■ **Instructions for the task**: Start at the line below containing "351 888 12600" and stop at the line containing "349 271 2073.1". Repeat every line of that stretch exactly, and nothing outside it.

____________

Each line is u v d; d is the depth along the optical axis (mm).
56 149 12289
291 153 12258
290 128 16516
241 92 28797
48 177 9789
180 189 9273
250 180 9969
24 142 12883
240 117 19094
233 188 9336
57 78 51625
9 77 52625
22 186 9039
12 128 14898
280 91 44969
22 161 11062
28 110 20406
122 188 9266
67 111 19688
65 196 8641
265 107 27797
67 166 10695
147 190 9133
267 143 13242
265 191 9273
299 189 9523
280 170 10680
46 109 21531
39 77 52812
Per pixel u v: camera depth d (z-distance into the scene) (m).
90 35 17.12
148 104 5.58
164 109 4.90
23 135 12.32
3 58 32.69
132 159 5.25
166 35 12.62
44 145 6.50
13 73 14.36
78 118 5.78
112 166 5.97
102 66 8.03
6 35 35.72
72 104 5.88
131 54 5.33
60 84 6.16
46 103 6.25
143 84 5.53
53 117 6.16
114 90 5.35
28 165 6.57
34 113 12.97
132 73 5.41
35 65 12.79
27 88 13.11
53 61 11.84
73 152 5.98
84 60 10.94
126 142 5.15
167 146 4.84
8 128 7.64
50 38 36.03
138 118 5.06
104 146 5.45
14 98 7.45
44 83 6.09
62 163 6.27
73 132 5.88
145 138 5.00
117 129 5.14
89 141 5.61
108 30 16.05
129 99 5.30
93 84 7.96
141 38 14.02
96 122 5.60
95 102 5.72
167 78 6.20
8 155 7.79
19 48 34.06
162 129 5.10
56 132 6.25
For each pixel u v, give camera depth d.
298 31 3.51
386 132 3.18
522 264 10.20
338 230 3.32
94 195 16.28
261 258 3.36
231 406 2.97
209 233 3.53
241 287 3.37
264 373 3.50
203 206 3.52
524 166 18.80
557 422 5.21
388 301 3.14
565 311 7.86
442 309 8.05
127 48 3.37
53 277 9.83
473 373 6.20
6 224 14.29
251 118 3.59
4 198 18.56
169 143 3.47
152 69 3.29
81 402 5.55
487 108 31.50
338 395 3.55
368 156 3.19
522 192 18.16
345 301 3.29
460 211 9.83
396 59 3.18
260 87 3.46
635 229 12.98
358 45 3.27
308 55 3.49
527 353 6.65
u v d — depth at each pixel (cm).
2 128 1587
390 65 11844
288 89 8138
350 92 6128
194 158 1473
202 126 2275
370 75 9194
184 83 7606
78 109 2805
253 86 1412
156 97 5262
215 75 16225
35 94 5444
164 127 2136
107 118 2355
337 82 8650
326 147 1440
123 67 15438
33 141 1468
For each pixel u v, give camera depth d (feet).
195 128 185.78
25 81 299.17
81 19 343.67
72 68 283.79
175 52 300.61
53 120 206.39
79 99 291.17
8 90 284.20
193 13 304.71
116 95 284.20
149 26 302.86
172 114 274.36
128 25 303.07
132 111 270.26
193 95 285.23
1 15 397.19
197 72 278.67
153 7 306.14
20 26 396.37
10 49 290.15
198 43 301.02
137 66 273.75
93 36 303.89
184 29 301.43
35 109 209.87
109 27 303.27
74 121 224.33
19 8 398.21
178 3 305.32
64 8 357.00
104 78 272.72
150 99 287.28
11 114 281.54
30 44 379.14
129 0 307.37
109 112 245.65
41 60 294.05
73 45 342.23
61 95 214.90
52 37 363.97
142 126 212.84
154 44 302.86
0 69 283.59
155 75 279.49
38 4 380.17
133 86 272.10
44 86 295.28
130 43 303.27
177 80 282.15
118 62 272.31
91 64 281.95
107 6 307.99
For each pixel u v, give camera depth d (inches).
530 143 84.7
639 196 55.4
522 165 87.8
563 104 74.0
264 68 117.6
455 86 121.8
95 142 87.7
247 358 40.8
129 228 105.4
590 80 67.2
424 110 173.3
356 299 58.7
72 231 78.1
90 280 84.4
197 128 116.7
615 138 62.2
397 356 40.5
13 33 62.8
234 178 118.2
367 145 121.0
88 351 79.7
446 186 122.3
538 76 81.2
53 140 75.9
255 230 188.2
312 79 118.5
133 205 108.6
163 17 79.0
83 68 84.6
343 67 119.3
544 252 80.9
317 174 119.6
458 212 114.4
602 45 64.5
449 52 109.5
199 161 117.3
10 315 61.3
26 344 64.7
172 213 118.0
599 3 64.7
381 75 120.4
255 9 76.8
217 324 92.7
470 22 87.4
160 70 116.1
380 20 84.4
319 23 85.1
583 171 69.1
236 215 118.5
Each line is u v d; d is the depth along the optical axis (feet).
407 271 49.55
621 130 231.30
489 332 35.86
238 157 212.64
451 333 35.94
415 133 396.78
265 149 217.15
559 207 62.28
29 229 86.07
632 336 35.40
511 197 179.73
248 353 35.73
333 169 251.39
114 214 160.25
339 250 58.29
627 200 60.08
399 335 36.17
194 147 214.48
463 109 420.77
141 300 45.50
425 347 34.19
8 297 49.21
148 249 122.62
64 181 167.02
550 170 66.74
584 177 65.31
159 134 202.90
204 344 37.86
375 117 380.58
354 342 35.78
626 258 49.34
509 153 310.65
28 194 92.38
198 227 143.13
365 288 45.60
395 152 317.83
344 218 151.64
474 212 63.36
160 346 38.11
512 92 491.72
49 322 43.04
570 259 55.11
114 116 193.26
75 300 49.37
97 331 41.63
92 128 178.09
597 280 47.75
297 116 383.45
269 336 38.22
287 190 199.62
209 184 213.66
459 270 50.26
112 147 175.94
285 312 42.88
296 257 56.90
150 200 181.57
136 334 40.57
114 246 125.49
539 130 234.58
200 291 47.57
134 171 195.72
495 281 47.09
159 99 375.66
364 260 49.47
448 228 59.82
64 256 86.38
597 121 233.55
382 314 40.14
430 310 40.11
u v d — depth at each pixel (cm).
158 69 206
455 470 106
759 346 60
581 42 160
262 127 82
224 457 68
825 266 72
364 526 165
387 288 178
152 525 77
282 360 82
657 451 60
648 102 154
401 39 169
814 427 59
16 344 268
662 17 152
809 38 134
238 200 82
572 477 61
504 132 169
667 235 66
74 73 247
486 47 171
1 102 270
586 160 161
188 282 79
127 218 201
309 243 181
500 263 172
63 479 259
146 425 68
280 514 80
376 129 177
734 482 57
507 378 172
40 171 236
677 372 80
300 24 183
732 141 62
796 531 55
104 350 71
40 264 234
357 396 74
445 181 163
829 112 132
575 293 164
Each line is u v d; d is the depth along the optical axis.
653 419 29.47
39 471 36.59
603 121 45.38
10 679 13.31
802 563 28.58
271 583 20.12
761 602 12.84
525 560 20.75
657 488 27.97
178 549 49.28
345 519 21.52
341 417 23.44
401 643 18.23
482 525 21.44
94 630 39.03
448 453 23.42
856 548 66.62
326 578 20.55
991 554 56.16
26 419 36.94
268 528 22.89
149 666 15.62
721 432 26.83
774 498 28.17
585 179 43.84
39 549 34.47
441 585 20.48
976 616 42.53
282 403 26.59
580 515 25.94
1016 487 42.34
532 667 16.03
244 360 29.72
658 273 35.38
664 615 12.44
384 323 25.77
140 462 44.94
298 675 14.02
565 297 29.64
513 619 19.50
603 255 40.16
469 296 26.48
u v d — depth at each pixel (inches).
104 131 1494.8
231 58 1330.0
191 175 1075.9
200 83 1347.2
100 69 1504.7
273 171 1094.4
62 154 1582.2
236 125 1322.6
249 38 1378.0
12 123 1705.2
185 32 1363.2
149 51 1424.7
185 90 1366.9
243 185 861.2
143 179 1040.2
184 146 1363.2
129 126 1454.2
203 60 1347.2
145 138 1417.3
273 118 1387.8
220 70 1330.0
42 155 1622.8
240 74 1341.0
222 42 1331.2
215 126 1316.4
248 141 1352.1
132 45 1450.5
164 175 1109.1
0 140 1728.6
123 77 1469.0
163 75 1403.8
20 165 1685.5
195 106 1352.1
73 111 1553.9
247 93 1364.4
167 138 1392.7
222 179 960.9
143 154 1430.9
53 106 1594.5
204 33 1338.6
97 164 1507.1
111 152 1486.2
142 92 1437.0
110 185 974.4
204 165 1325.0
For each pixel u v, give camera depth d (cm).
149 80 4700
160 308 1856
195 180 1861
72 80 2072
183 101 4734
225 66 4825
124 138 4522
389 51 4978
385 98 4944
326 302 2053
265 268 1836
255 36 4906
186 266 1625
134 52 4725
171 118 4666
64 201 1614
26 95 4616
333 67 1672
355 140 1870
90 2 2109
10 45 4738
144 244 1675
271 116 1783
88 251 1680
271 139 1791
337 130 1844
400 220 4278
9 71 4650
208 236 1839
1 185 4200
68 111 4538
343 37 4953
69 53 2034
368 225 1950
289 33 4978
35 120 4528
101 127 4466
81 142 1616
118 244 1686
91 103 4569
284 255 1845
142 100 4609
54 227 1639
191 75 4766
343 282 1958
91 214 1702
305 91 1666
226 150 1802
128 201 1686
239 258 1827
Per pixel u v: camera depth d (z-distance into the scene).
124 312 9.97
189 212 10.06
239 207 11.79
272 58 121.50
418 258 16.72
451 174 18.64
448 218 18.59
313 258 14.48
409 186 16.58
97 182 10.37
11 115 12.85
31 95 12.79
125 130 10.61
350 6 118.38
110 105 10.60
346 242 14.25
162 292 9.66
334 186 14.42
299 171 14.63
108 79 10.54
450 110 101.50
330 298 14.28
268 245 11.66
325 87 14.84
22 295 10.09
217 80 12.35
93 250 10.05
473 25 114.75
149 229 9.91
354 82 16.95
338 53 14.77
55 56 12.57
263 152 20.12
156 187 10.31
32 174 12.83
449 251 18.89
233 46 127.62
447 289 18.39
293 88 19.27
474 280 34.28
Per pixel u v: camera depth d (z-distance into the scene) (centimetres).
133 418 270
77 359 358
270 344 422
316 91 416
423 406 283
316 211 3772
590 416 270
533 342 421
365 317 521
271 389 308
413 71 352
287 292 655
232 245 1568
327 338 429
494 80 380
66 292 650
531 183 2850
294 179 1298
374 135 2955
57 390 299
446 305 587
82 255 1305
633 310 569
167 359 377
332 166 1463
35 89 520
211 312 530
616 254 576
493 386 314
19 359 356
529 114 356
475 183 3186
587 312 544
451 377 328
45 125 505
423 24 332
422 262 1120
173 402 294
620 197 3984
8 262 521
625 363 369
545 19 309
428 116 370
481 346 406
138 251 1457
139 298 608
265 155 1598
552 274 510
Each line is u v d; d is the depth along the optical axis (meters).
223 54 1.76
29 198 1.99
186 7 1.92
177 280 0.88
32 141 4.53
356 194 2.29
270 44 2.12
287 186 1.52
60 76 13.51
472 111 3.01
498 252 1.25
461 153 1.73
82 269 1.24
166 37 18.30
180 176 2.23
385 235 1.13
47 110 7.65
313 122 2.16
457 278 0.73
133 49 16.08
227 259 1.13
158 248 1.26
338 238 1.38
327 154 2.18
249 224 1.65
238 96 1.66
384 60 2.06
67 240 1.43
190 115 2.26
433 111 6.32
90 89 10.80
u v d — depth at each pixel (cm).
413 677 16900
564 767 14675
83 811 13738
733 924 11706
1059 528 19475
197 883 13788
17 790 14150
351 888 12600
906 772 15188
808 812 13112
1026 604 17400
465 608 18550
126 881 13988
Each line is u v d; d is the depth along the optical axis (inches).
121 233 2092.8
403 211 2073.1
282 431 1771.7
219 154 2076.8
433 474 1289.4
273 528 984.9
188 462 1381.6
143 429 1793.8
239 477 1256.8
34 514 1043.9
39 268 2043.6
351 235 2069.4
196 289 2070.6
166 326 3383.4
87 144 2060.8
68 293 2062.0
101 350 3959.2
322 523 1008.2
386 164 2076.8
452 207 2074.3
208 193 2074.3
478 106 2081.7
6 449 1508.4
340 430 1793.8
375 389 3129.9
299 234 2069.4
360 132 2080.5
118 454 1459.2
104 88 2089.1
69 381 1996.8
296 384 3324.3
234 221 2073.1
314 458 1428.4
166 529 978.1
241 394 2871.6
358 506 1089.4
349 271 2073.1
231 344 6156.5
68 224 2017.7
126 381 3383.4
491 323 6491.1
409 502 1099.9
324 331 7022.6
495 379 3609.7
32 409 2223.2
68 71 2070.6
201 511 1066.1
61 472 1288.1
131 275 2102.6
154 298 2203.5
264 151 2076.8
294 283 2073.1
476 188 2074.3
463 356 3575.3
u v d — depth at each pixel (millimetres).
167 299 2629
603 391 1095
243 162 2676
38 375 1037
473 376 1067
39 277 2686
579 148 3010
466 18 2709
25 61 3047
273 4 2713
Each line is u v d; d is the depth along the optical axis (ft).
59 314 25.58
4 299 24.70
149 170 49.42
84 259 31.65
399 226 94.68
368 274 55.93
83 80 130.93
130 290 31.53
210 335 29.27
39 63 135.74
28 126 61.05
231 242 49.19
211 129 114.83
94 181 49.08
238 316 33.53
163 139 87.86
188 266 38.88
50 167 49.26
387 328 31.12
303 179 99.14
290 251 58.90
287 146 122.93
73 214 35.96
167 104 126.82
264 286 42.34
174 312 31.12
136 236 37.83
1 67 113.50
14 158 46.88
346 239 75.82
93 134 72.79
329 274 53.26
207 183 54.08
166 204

____________

■ **Answer box**:
351 888 12600
906 772 15188
808 812 13112
1026 604 17400
465 608 18550
126 881 13988
Each line is u v d; d is the depth along the optical axis (inches).
121 233 2092.8
403 211 2073.1
282 431 1771.7
219 154 2076.8
433 474 1289.4
273 528 984.9
188 462 1381.6
143 429 1793.8
239 477 1256.8
34 514 1043.9
39 268 2043.6
351 235 2069.4
196 289 2070.6
166 326 3383.4
87 144 2060.8
68 293 2062.0
101 350 3959.2
322 523 1008.2
386 164 2076.8
452 207 2074.3
208 193 2074.3
478 106 2081.7
6 449 1508.4
340 430 1793.8
375 389 3129.9
299 234 2069.4
360 132 2080.5
118 454 1459.2
104 88 2089.1
69 381 1996.8
296 384 3324.3
234 221 2073.1
314 458 1428.4
166 529 978.1
241 394 2871.6
358 506 1089.4
349 271 2073.1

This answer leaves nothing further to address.